Until there is unity among Black leaders, there will be no true leadership.

Everyone agrees that if we keep doing the same thing that we’ve been doing, we will get the same outcome. Thus, creating a collective is the best way to go. But what keeps us from doing this is the distrust of each other that has paralyzed our community to the point of hopelessness.; a distrust that can never be challenged if we don’t come together. Our leadership must set the example of the unity that our people need.  We can all talk about our problems ad nauseam.  Unfortunately, few discuss what we can do to get out of this mess. 

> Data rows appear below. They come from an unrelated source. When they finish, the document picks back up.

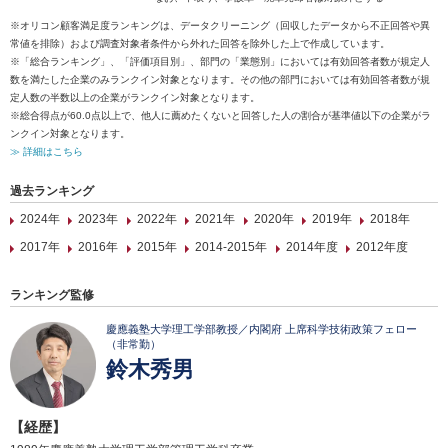
※オリコン顧客満足度ランキングは、データクリーニング（回収したデータから不正回答や異
常値を排除）および調査対象者条件から外れた回答を除外した上で作成しています。
※「総合ランキング」、「評価項目別」、部門の「業態別」においては有効回答者数が規定人
数を満たした企業のみランクイン対象となります。その他の部門においては有効回答者数が規
定人数の半数以上の企業がランクイン対象となります。
※総合得点が60.0点以上で、他人に薦めたくないと回答した人の割合が基準値以下の企業がラ
ンクイン対象となります。
≫ 詳細はこちら
過去ランキング
2024年
2023年
2022年
2021年
2020年
2019年
2018年
2017年
2016年
2015年
2014-2015年
2014年度
2012年度
ランキング監修
慶應義塾大学理工学部教授／内閣府 上席科学技術政策フェロー
（非常勤）
鈴木秀男
【経歴】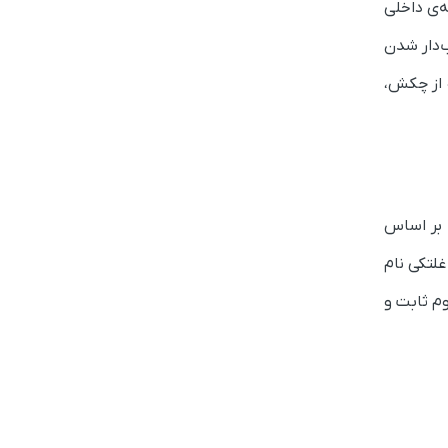
ه‌ی داخلی
ب‌دار شدن
 از چکش،
 بر اساس
لتکی نام
وم ثابت و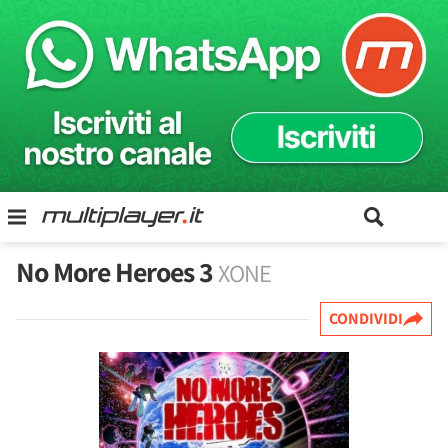
No More Heroes 3
XONE
CONDIVIDI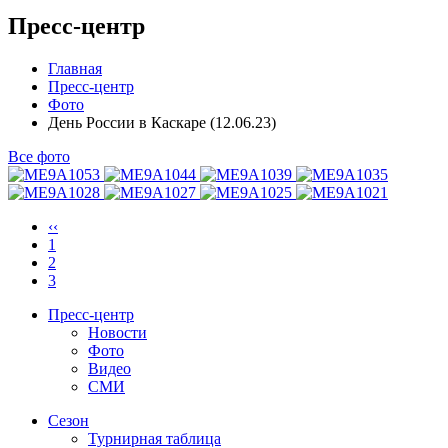
Пресс-центр
Главная
Пресс-центр
Фото
День России в Каскаре (12.06.23)
Все фото
‹‹
1
2
3
Пресс-центр
Новости
Фото
Видео
СМИ
Сезон
Турнирная таблица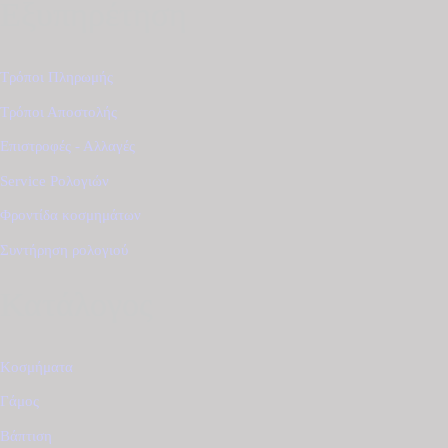
Εξυπηρέτηση
Τρόποι Πληρωμής
Τρόποι Αποστολής
Επιστροφές - Αλλαγές
Service Ρολογιών
Φροντίδα κοσμημάτων
Συντήρηση ρολογιού
Κατάλογος
Κοσμήματα
Γάμος
Βάπτιση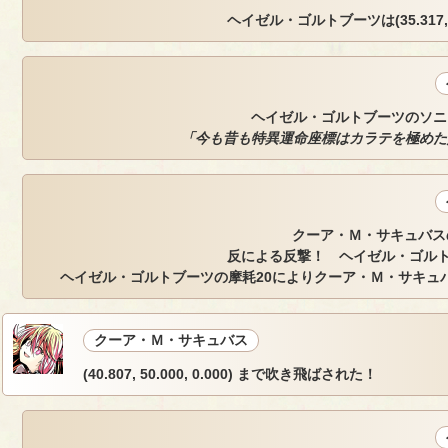
ヘイゼル・ゴルトブーツは(35.317, 39
ヘイゼル・ゴルトブーツのソニ
「今も昔も特異運命座標はカラテを極めた
クーア・Ｍ・サキュバスの
反による反撃！ ヘイゼル・ゴルト
ヘイゼル・ゴルトブーツの摩耗20によりクーア・Ｍ・サキュバ
クーア・Ｍ・サキュバス
(40.807, 50.000, 0.000) まで吹き飛ばされた！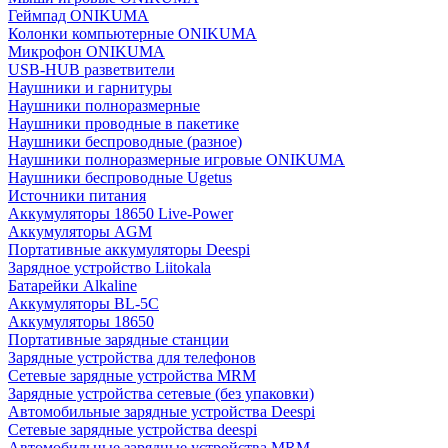
Геймпад ONIKUMA
Колонки компьютерные ONIKUMA
Микрофон ONIKUMA
USB-HUB разветвители
Наушники и гарнитуры
Наушники полноразмерные
Наушники проводные в пакетике
Наушники беспроводные (разное)
Наушники полноразмерные игровые ONIKUMA
Наушники беспроводные Ugetus
Источники питания
Аккумуляторы 18650 Live-Power
Аккумуляторы АGM
Портативные аккумуляторы Deespi
Зарядное устройство Liitokala
Батарейки Alkaline
Аккумуляторы BL-5C
Аккумуляторы 18650
Портативные зарядные станции
Зарядные устройства для телефонов
Сетевые зарядные устройства MRM
Зарядные устройства сетевые (без упаковки)
Автомобильные зарядные устройства Deespi
Сетевые зарядные устройства deespi
Автомобильные зарядные устройства MRM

In my humble opinion, there are three things that we must recognize if we are to have a shot at changing our conditions:

1) It’s going to take a significantly high level of Black unity;

2) Our progress will only come when we organize our resources, capacities, and people; and

3) We will have to earn the success that we envision. No one will give us what we need and what we deserve.

Conditions demand that you get out of your comfort zone and make your voice heard. We must end our self-imposed complacency and join the fight.  We won’t be able to remove the distrust we harbor toward each other until we fight our internal differences and get ourselves to the table. Too many of us are sitting on the sidelines.      

I’m frustrated and dismayed by the lack of leadership and ‘take charge’ attitude that we are showing in our community.  We make excuse after excuse for not coming together.  I say excuse because the large number of children that we lose daily should embarrass us into doing something.  Our children don’t care about our status, egos, or our pedigree. Their destiny has already been determined unless we unite around the common cause of Black survival.  Some say, that I’m too preachy; that I’m talking down to the people. Nothing could be further from the truth.  I’m doing the best I can because I’m not only working on those issues that I deem important, I’m equally working to unite our leaders and our people. 

We are greater than the sum of our parts. Our problem is that we just get to see it often enough.  If you look at a house, each ‘part from the design to the labor, has its own value.  But putting the parts together in one place at one time, the final product escalates the value exponentially.  When it all comes together, some call it synergy.  We reference the greatness of our people, but to be great is to have great leaders and to be a great leader, one must be able to lead. 

‘There comes a time when silence is betrayal” –Rev. Dr. Martin Luther King, Jr.